A orillas del llano y junto a los caminos que ascienden por el monte hasta los caseríos, grandes masas rocosas de superficie curva y lisa parecen emerger de los campos como colosales cebollas maduras. Piedra viva y azulada, cerúlea, que ha ejercido durante siglos como esencial materia prima. Esos mismos cantos, rústicamente tallados, componen el cercado sobre el que se apoya el vía crucis encalado que aguarda en las cercanías del templo, por detrás de Can Cires, donde el mismo pedregal sobresale entre almendros y algarrobos. Que titánica empresa tuvo que ser para los primeros campesinos de Albarca transformar en cultivos aquellos peñascales.

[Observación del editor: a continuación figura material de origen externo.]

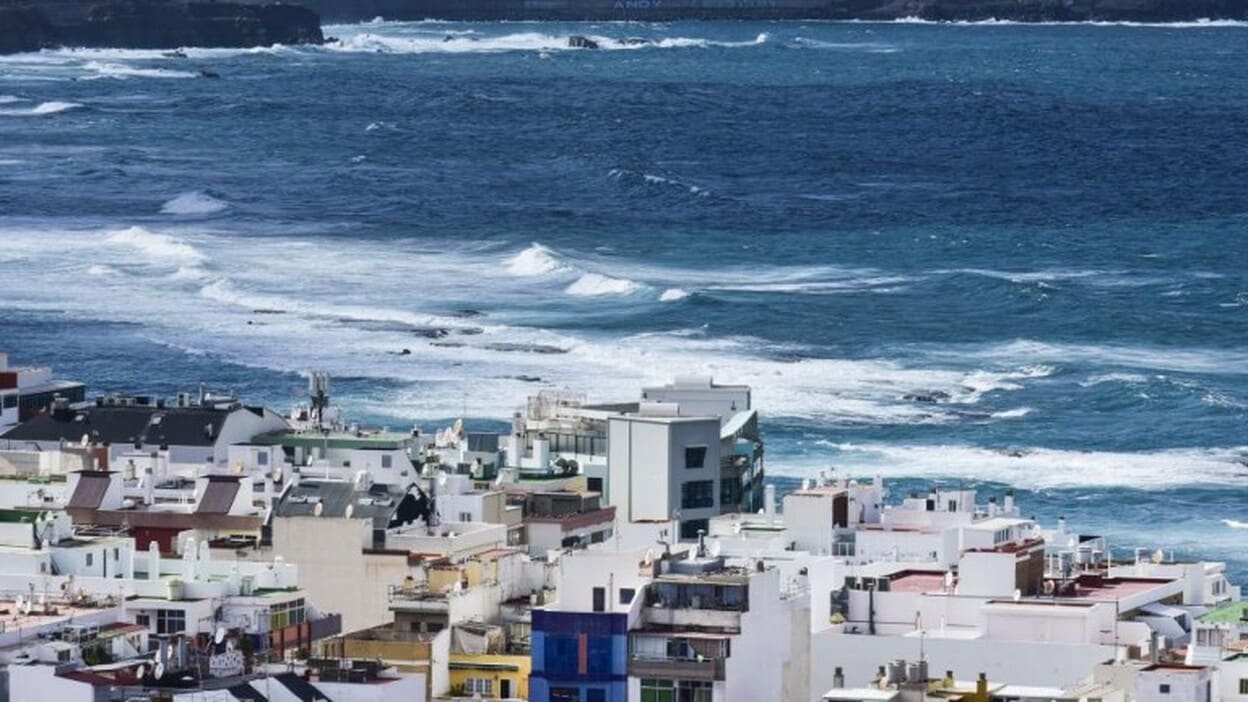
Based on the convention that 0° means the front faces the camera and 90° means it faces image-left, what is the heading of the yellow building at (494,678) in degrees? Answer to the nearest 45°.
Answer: approximately 0°
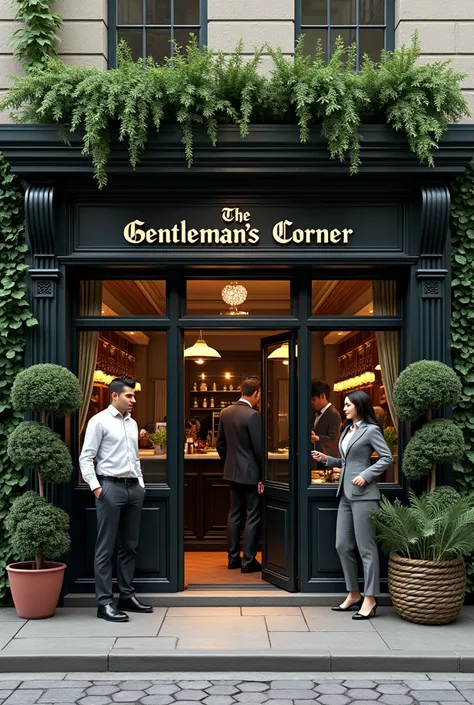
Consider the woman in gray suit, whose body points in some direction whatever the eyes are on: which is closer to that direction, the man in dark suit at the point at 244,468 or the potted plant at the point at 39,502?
the potted plant

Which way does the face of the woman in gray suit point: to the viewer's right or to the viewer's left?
to the viewer's left

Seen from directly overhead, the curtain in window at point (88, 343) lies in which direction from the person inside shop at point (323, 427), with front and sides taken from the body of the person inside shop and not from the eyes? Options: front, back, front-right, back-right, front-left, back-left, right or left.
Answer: front-right

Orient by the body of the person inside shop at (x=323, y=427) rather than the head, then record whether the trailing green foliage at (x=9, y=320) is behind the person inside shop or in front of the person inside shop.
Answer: in front

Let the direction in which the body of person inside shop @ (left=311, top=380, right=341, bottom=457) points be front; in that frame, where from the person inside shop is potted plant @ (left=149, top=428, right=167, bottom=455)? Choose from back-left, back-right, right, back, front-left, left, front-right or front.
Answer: front-right

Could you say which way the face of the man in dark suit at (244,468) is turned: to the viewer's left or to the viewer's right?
to the viewer's right

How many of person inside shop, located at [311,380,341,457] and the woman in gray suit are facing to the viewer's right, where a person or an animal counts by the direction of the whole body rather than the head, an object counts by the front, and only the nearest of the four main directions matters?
0

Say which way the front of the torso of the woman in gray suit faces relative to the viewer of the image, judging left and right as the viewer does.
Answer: facing the viewer and to the left of the viewer

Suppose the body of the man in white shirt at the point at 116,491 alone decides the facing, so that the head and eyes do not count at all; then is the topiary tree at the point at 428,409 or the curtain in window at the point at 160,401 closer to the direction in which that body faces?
the topiary tree

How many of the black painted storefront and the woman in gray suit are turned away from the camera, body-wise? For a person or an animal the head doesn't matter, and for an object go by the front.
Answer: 0
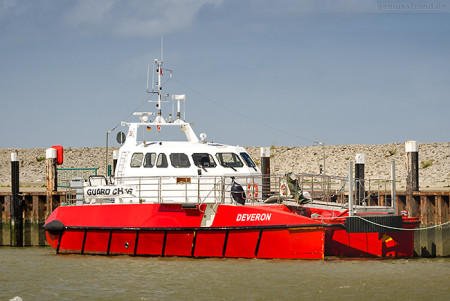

Al ascender las colinas aledañas, algarrobos apuntalados con rodrigones, chumberas y bancales toman el paisaje, alternándose la piedra viva y la muerta. Así hasta los bosques de las cimas, donde antaño se construían carboneras para aprovechar la poda de los pinos. El más apabullante de los escenarios, sin embargo, se halla poco después de una bifurcación al norte del llano, junto a un escueto pinar. Tomando el camino de la derecha se alcanza el sendero que desciende hacia Cala d’Albarca. Allí, hasta donde alcanza la vista, no se distingue una sola casa.

En la isla quedan pocos parajes tan extensos que se mantengan exactamente como hace cien años. A media hora de descenso, sobre el puente de piedra esculpido por la naturaleza y el tiempo, con el mar a los pies y la mola d’Albarca a lo lejos, al caminante se le pasan todos los males, incluidos los del progreso.